Obvious answer, they're meant to be the prototypical Men in Black which UFO folklore has covering up incidents by altering the scene and eliminating witnesses. Why black suits? They're associated with government figures due to a combination of formality requiring regular wearing of suits and low wages meaning that a government employee only owns so many suits — dark suits don't show stains as badly, so you can wear them more days in a row. Therefore, government agents, or beings want to look like government agents, would show up in a dark suit. In addition, you have the association of black with mourning clothing, which means that this monochromatic sartorial styling adds an association of death and lack of humor to the agents.
As to why the MiB of the movie universe haven't moved on to something less conspicuous, for one, the legends of dark-suited men coming around for strange happenings simply provides a standard uniform. People are likely to listen to someone who looks suitably governmental. Lastly, it provides a standard uniform for the group, providing a sense of unity and belonging, and I can vouch from experience that governments take a long time to change their stylings.

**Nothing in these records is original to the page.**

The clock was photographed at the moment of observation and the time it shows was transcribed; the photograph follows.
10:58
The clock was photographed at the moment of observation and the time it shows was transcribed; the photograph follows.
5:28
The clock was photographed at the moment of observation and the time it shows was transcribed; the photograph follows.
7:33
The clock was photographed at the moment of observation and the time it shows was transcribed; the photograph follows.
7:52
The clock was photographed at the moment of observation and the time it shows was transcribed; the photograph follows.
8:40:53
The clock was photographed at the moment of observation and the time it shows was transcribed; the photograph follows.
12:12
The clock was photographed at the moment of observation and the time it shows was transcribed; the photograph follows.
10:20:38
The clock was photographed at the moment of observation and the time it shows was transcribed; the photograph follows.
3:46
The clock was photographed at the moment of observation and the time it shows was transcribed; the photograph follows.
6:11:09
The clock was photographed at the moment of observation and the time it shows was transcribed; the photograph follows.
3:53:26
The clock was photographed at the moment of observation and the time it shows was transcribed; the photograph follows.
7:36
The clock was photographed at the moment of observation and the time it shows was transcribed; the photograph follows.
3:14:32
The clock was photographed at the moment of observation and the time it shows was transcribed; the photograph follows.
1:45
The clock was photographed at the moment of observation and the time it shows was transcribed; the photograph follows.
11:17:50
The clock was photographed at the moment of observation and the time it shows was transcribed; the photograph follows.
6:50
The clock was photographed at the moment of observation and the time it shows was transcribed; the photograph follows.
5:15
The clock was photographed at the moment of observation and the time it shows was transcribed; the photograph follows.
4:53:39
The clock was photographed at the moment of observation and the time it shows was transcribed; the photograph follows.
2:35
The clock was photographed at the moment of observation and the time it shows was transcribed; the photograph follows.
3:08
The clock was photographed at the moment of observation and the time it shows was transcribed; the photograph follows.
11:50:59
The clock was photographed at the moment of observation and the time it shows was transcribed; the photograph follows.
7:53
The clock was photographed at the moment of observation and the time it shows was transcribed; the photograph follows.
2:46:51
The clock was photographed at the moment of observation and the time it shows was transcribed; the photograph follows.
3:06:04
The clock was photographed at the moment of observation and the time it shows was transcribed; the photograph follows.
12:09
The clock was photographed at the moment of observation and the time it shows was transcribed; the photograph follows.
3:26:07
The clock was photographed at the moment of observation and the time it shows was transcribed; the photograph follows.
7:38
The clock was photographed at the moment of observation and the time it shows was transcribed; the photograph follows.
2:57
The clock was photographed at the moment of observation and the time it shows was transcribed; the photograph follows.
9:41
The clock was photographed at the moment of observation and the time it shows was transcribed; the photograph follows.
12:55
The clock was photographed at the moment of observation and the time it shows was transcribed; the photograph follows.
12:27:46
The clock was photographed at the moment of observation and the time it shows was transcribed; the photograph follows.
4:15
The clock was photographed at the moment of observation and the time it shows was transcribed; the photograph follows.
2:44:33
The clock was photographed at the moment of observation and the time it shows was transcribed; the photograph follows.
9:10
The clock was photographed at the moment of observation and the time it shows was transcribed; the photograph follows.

From a practical standpoint, suits make for lousy field clothing — they tend to be hot and restrictive, and the risk of damage in the field means you'd generally prefer to be wearing something else if you face combat. But in the context of supertechnology, a full suit makes sense because it covers much of the body, allowing you to hide armor, and typically includes many pockets, allowing you to hide more gadgets. The usual liabilities of heat and restriction are dealt with by futuristic materials.